David Cohn: There's no such thing as a silver bullet. I'm a big advocate of community funded reporting, I don't assume that will be able to fund all the journalism we'll ever need. ... I'm building a platform, not a news organization.
So you can't rely solely on donations, you can't rely solely on advertising. ....we have to be transparent and open and honest with ourselves about what methods we're using; it's uncharted territory....even if I tell a great story about the mission district in San Francisco, that's not going to get enough traffic because the district is too small. In that case, you have to solicit, you have to go them for funding. ... we have to be clever about how to use all sources."

Deanna Zandt: From a technical perspective, we have to talk about page views. We're in an economic crisis, one of the things I do with my clients and the organizational strategy I do is talk about how we're not building web sites anymore. We're not building homes for people to come and visit, we're building services, and those services need to interlock in interesting ways....

Steve Rathe says independent journalists aren't corporations but have many of the same needs in terms of scale and outreach that those organizations have: "So how do we adopt the sharing functions of corporations without turning into them?" How can we network and aggregate our efforts to have an impact? What about direct mail? Expensive, but it works. "There are far more people supportive of all of the missions of the people in this room than there are of any one of us." And how do we figure out a way to combine those functions so we're not all spending all of our time doing it individually?
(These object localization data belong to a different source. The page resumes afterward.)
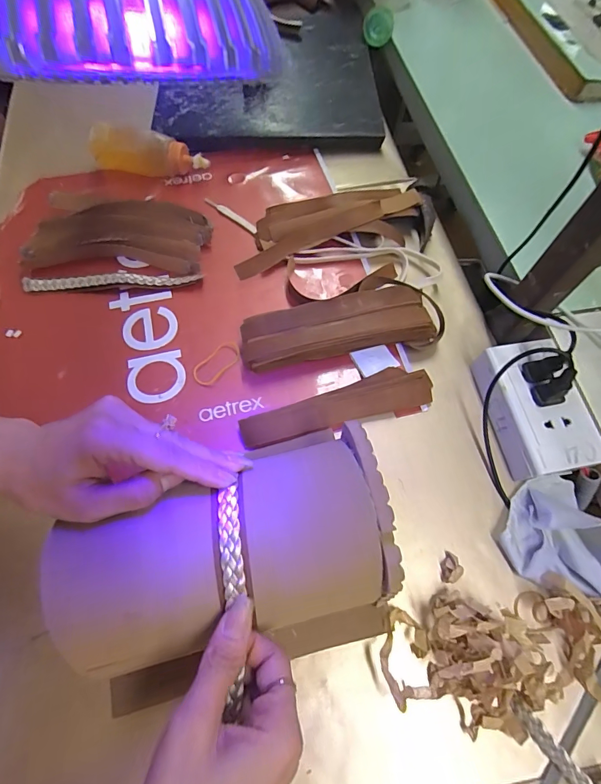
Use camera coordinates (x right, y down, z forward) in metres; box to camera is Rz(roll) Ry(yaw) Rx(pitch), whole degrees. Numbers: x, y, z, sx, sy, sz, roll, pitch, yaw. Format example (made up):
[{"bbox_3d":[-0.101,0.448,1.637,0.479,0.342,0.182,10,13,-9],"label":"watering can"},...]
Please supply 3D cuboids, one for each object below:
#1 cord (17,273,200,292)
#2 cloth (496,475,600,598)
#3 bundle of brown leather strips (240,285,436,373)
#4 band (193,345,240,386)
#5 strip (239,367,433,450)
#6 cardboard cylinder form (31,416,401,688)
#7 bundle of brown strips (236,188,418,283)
[{"bbox_3d":[-0.204,-0.120,0.430,0.188,0.013,0.013,-2,66,-2],"label":"cord"},{"bbox_3d":[0.220,0.131,0.312,0.085,0.047,0.126,-20,68,-10],"label":"cloth"},{"bbox_3d":[0.038,-0.064,0.394,0.192,0.034,0.057,-12,67,-7],"label":"bundle of brown leather strips"},{"bbox_3d":[-0.083,-0.029,0.397,0.025,0.004,0.053,38,71,14],"label":"band"},{"bbox_3d":[0.035,0.014,0.373,0.182,0.017,0.039,-15,68,-8],"label":"strip"},{"bbox_3d":[-0.043,0.111,0.264,0.199,0.095,0.105,-15,67,-10],"label":"cardboard cylinder form"},{"bbox_3d":[0.027,-0.197,0.457,0.223,0.041,0.084,-16,68,-8],"label":"bundle of brown strips"}]

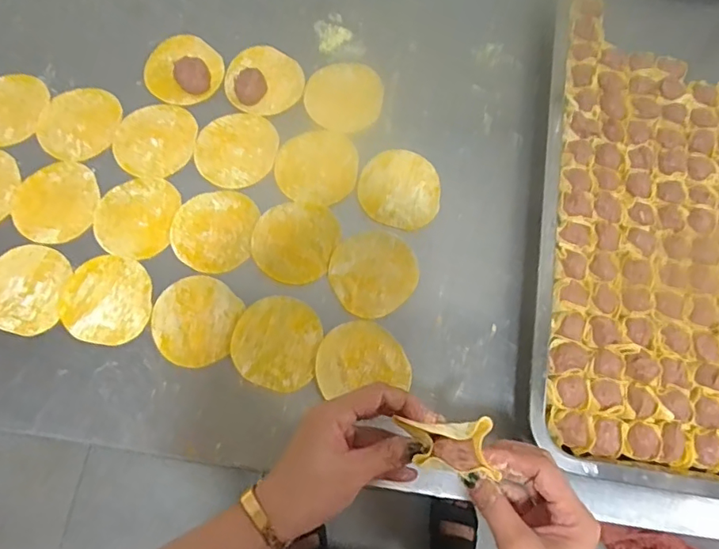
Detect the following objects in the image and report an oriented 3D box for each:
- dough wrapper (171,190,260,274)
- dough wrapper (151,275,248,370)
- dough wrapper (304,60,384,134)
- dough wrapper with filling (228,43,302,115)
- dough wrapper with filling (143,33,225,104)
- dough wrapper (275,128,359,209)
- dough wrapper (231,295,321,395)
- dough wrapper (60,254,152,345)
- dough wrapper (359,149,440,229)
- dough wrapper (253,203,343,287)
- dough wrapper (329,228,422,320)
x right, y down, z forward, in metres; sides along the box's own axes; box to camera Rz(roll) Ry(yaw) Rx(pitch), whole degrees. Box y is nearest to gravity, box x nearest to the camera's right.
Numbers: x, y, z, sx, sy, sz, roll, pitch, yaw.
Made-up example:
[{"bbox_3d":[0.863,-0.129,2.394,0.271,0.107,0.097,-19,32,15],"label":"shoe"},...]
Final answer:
[{"bbox_3d":[-0.139,-0.043,0.512,0.075,0.004,0.083,12,73,2],"label":"dough wrapper"},{"bbox_3d":[-0.149,0.041,0.483,0.076,0.004,0.080,16,74,3],"label":"dough wrapper"},{"bbox_3d":[-0.015,-0.188,0.559,0.079,0.004,0.088,16,70,4],"label":"dough wrapper"},{"bbox_3d":[-0.101,-0.209,0.560,0.078,0.012,0.084,1,73,-2],"label":"dough wrapper with filling"},{"bbox_3d":[-0.189,-0.222,0.564,0.079,0.012,0.084,1,73,-2],"label":"dough wrapper with filling"},{"bbox_3d":[-0.042,-0.110,0.531,0.079,0.004,0.080,10,73,1],"label":"dough wrapper"},{"bbox_3d":[-0.074,0.060,0.478,0.076,0.004,0.081,12,73,2],"label":"dough wrapper"},{"bbox_3d":[-0.231,0.022,0.489,0.077,0.004,0.081,5,72,-3],"label":"dough wrapper"},{"bbox_3d":[0.041,-0.086,0.527,0.077,0.004,0.081,9,73,1],"label":"dough wrapper"},{"bbox_3d":[-0.062,-0.033,0.508,0.077,0.004,0.082,21,74,4],"label":"dough wrapper"},{"bbox_3d":[0.013,-0.003,0.500,0.079,0.004,0.081,1,73,-2],"label":"dough wrapper"}]

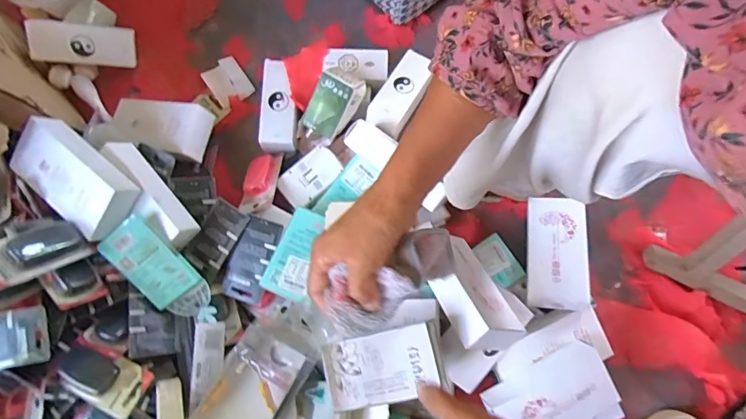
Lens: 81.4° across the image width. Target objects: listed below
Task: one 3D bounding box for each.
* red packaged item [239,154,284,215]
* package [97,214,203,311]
[{"bbox_3d":[-0.159,-0.037,0.612,0.046,0.016,0.104,7,56,1],"label":"red packaged item"},{"bbox_3d":[-0.271,0.066,0.522,0.073,0.007,0.109,-38,103,14],"label":"package"}]

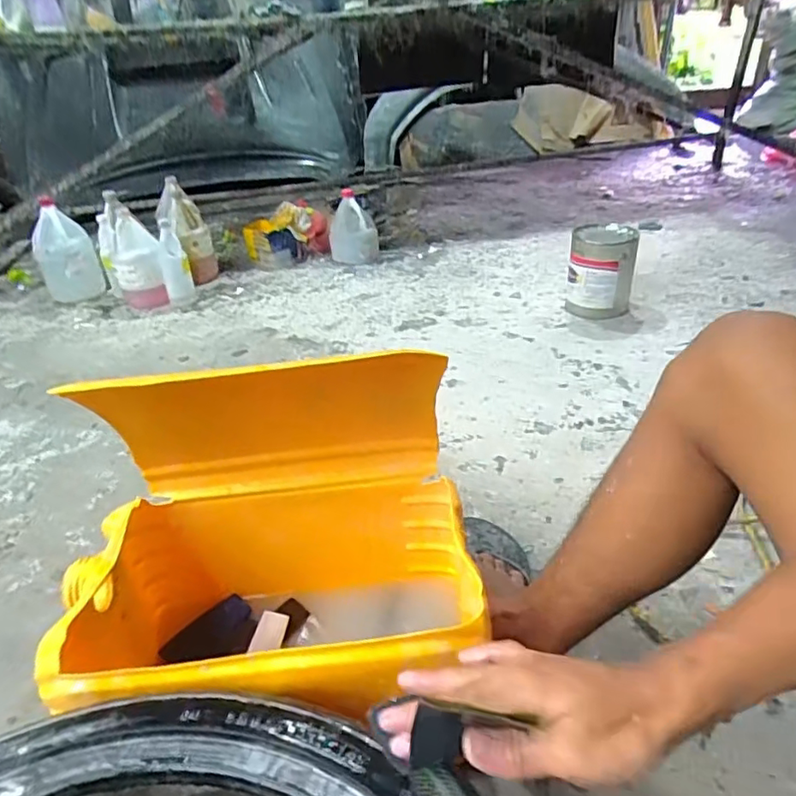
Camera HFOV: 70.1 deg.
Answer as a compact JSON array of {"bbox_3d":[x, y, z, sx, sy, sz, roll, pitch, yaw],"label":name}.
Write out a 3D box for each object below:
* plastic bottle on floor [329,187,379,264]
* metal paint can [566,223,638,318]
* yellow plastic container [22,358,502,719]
[{"bbox_3d":[-0.146,-0.563,1.881,0.153,0.202,0.149,-3,34,2],"label":"plastic bottle on floor"},{"bbox_3d":[0.534,-0.334,1.492,0.160,0.208,0.140,9,36,19],"label":"metal paint can"},{"bbox_3d":[-0.125,0.158,0.560,0.380,0.385,0.249,-6,32,-2],"label":"yellow plastic container"}]

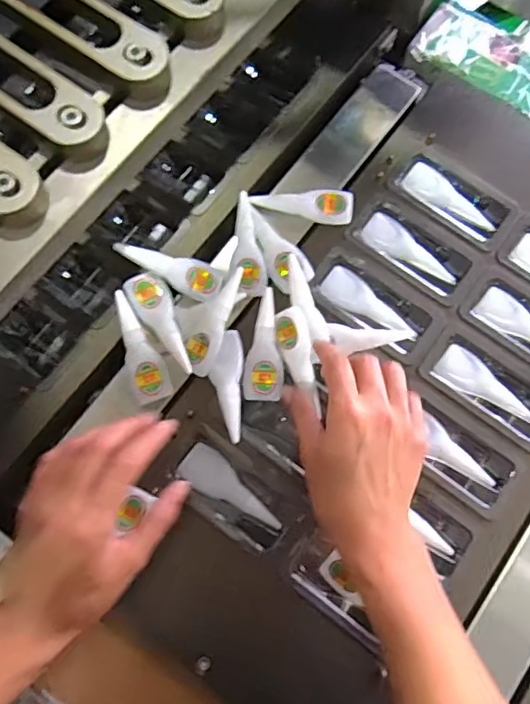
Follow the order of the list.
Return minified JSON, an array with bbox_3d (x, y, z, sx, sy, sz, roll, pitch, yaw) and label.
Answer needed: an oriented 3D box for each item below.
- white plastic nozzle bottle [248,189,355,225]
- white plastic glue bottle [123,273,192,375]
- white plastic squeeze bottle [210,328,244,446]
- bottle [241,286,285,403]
[{"bbox_3d":[0.032,-0.124,0.471,0.085,0.013,0.028,5,74,0],"label":"white plastic nozzle bottle"},{"bbox_3d":[-0.079,-0.022,0.429,0.032,0.011,0.085,-25,77,-8],"label":"white plastic glue bottle"},{"bbox_3d":[-0.029,0.025,0.426,0.024,0.014,0.085,2,74,-1],"label":"white plastic squeeze bottle"},{"bbox_3d":[0.001,-0.005,0.433,0.029,0.013,0.085,5,74,0],"label":"bottle"}]

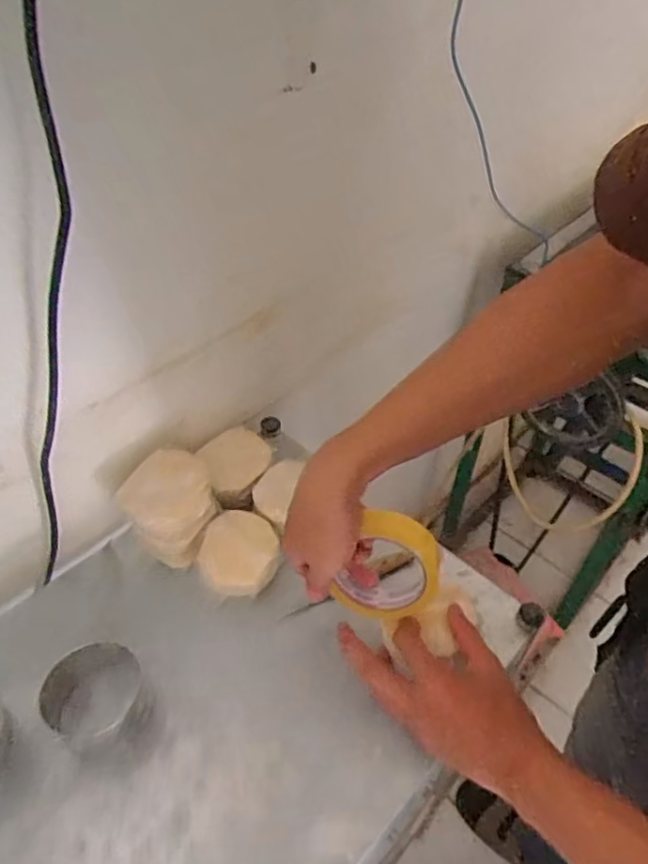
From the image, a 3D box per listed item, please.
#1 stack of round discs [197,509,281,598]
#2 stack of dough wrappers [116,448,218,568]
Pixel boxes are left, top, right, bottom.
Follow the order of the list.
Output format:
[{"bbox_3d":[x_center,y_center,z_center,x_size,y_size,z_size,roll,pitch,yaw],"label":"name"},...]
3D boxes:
[{"bbox_3d":[-0.082,0.123,0.605,0.078,0.040,0.081,13,47,12],"label":"stack of round discs"},{"bbox_3d":[-0.153,0.078,0.610,0.089,0.094,0.082,-26,52,-23],"label":"stack of dough wrappers"}]

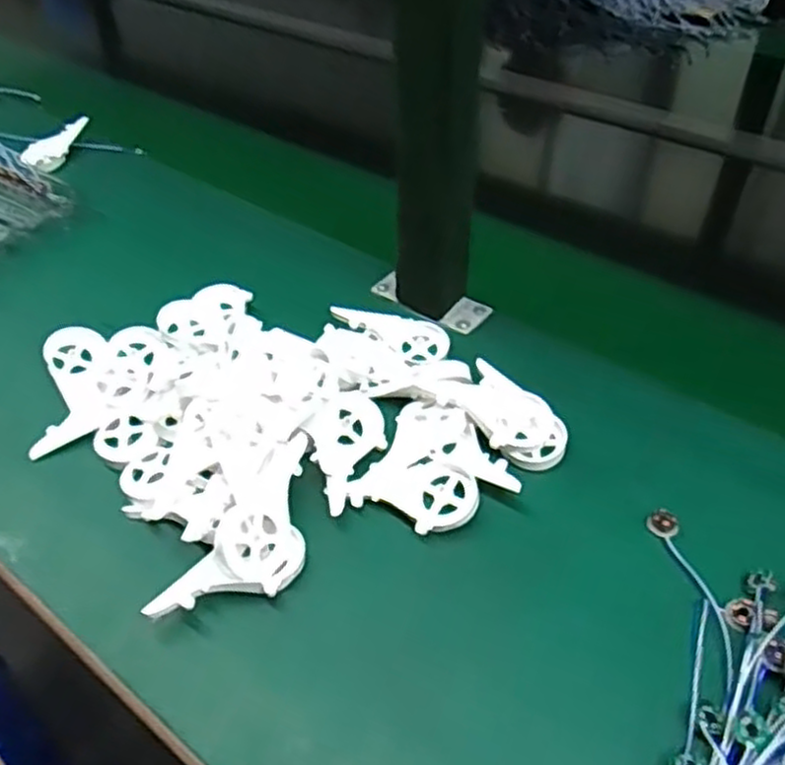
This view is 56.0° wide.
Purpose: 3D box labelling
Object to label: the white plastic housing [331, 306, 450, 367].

David Cohn says independent media provides services rather than products: it's about the network of small voices rather than a single destination site.

Jeff Cohen wraps up the conversation by turning the floor over to Denis Moynihan, who was present at the Republican National Convention, where independent journalists from Democracy Now! were arrested while covering demonstrations at the convention. They were among a group of journalists and citizens charged with potential rioting, a felony.